*Exercise 1:* Write out the part of the neti pot thread below from "Over all, distilled" up to and including "all these things.".
*Exercise 2:* In the neti pot thread below, what kind of water does newfieannie say the enclosed instructions tell users to use?

*Given text:*
::::

# Warning for netti pot users



## barnyardgal (Sep 21, 2009)

I read a story earlier that you need to use distilled/boiled water in the netti pot to keep from turning into some serious infection that can go into your brain....
They reported 2 women have died from this so far....the netti pot is a great thing but got to be safe to....so heads up,be careful with the water you use in it~~


----------



## CountryGoalie (Aug 31, 2004)

So... that's nice and all of you to "warn" us, but, ehm.. can you offer any kind of sources on your info? Much appreciated.

Pardon the typos - this was sent via Tapatalk on my cell phone!


----------



## newfieannie (Dec 24, 2006)

well, as far as i know it does say on the enclosed instructions to use distilled water. i just used tap water the few times i used it. guess i wont do that any more. ~Georgia.


----------



## where I want to (Oct 28, 2008)

I just read about a LA woman who used tap water which contained a "brain eating" amoeba. She was the second person to die recently in that area.
I used bottled drinking water but I think that maybe even that is too risky as the article said that drinking this amoeba would not be dangerous but using a Netti pot would be.
Yuk


----------



## barnyardgal (Sep 21, 2009)

CountryGoalie said:


> So... that's nice and all of you to "warn" us, but, ehm.. can you offer any kind of sources on your info? Much appreciated.
> 
> Pardon the typos - this was sent via Tapatalk on my cell phone!


hope this comes through~~ found the link~~:angel:

http://www.abc4.com/content/news/he...wo-Neti-Pot-users/W6p661e5A02pUEk2HuNY7A.cspx


----------



## City Bound (Jan 24, 2009)

three people died in the summer from a rare bacteria that lives in the water. Two died from swimming, and one died from a neti pot. The water in the neti pot was house water, but the house had a water system that let the water sit around for too long. What kind of system that is, i do not know. Water systems with more water circulation are less likely to get this rare bacteria.

Over all, distilled or boiled water with salt added is best to use. Yogi's in india use salted water in their neti pots. Neti pots are traditionally from india. There is a type of yoga that does all these cleansing methods to the body, like drinking salty water and then making yourself throw up, swallowing one end of a long thin cloth that has been soaked in salted water, then pulling the cloth up through the throat, there is even a chord that the yogi's dip in salted water then insert into their nose until it comes out of their mouth, then they pull it out through the mouth and hold it on both ends as they slide it forwards and back. Neti pots fit in with all these things.

::::

*Data for analysis:*
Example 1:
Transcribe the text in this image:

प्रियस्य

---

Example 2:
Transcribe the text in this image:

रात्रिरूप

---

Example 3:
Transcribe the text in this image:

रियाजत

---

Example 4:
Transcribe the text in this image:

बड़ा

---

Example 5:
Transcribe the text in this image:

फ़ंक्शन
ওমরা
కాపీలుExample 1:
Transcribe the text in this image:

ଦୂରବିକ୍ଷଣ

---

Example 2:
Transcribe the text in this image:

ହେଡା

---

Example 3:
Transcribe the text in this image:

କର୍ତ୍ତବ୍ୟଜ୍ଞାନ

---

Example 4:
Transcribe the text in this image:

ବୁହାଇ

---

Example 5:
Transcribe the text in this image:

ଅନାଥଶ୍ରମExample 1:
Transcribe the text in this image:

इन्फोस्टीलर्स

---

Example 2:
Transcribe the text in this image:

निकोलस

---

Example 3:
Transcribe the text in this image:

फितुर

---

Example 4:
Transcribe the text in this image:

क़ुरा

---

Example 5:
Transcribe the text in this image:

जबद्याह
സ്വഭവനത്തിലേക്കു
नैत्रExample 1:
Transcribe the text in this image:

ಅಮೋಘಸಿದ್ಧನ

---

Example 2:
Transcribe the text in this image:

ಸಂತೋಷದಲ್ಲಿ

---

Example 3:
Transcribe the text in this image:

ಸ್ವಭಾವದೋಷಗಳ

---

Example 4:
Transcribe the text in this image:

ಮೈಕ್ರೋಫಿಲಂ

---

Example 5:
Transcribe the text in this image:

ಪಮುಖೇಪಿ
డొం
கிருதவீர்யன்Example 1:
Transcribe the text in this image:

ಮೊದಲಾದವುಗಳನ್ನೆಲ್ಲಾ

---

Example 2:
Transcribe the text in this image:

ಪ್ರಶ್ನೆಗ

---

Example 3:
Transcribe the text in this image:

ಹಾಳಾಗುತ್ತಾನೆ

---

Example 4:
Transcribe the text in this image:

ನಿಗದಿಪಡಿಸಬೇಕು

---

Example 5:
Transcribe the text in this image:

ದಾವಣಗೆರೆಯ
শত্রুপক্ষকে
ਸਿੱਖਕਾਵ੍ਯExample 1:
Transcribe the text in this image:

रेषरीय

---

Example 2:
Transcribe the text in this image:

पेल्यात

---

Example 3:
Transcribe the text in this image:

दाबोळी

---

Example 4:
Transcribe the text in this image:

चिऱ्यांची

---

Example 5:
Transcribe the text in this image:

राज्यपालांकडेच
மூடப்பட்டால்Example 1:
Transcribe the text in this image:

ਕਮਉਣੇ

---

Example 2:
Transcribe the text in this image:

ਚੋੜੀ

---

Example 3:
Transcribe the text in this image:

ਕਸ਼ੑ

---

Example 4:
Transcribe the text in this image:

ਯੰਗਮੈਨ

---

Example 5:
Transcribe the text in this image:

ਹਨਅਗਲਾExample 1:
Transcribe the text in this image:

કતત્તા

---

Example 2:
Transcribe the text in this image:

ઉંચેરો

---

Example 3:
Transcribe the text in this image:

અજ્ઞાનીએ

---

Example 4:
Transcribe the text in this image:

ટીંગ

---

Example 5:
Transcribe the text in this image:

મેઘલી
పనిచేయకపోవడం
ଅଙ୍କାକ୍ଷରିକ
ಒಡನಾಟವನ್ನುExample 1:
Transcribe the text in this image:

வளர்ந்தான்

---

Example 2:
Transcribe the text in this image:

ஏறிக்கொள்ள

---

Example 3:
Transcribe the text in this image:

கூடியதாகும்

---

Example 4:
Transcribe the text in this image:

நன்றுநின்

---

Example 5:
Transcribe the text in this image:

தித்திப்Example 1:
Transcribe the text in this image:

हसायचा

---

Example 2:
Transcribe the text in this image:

::::

*Reply 1:*
Over all, distilled or boiled water with salt added is best to use. Yogi's in india use salted water in their neti pots. Neti pots are traditionally from india. There is a type of yoga that does all these cleansing methods to the body, like drinking salty water and then making yourself throw up, swallowing one end of a long thin cloth that has been soaked in salted water, then pulling the cloth up through the throat, there is even a chord that the yogi's dip in salted water then insert into their nose until it comes out of their mouth, then they pull it out through the mouth and hold it on both ends as they slide it forwards and back. Neti pots fit in with all these things.

*Reply 2:* Distilled water.